┏━━

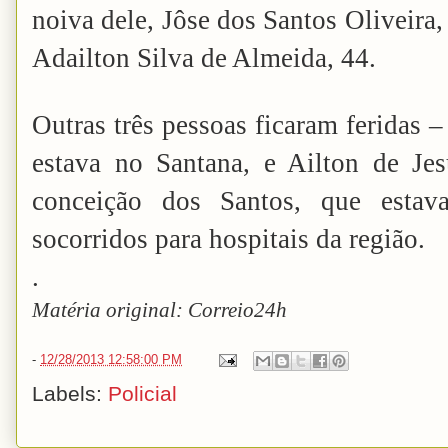
noiva dele, Jôse dos Santos Oliveira,
Adailton Silva de Almeida, 44.
Outras três pessoas ficaram feridas 
estava no Santana, e Ailton de Je
conceição dos Santos, que estav
socorridos para hospitais da região.
.
Matéria original: Correio24h
-
12/28/2013 12:58:00 PM
Labels:
Policial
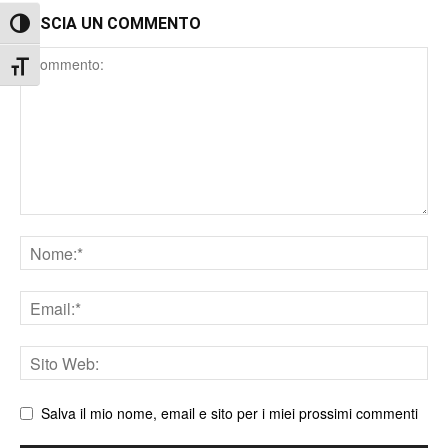
LASCIA UN COMMENTO
Attiva/disattiva alto contrasto
Comment
Attiva/disattiva dimensione testo
Nome
Email
Sito
web
Salva il mio nome, email e sito per i miei prossimi commenti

┗━━

### Assignment
Reproduce the text of the records above line for line, without changing anything, and leave the pictures out of your answer.

### Expected output
noiva dele, Jôse dos Santos Oliveira,
Adailton Silva de Almeida, 44.
Outras três pessoas ficaram feridas 
estava no Santana, e Ailton de Je
conceição dos Santos, que estav
socorridos para hospitais da região.
.
Matéria original: Correio24h
-
12/28/2013 12:58:00 PM
Labels:
Policial
LASCIA UN COMMENTO
Attiva/disattiva alto contrasto
Comment
Attiva/disattiva dimensione testo
Nome
Email
Sito
web
Salva il mio nome, email e sito per i miei prossimi commenti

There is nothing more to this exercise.